* **DATA TO USE**
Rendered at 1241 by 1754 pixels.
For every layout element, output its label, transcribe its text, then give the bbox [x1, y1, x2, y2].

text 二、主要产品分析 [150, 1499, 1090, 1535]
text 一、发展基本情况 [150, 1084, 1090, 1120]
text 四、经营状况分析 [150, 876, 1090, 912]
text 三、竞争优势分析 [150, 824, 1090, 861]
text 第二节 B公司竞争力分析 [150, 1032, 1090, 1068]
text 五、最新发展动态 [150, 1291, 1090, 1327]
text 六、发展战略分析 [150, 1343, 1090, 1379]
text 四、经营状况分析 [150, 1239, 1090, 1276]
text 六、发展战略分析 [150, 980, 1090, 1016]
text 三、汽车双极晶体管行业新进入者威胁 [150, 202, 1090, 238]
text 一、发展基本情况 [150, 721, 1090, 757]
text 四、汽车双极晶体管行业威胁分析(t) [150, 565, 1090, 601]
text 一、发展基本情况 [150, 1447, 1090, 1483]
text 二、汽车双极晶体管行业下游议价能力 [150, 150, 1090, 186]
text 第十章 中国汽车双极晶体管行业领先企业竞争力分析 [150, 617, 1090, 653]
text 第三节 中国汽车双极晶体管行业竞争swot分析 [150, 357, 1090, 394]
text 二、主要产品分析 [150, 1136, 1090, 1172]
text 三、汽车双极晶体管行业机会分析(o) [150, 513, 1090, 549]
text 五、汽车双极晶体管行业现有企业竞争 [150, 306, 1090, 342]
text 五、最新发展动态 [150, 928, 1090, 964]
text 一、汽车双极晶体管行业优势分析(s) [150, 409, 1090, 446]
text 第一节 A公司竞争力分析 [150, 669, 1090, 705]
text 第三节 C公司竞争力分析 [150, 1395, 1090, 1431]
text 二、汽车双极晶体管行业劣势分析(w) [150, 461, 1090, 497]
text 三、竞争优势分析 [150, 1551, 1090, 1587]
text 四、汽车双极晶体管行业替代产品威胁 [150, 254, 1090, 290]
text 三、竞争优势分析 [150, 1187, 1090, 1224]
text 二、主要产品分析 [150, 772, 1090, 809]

* **AIM OF THE EXERCISE**
Going through the data, count each line where the word "发展基本情况" appears, and state only the total.

* **EXERCISE RESULT**
3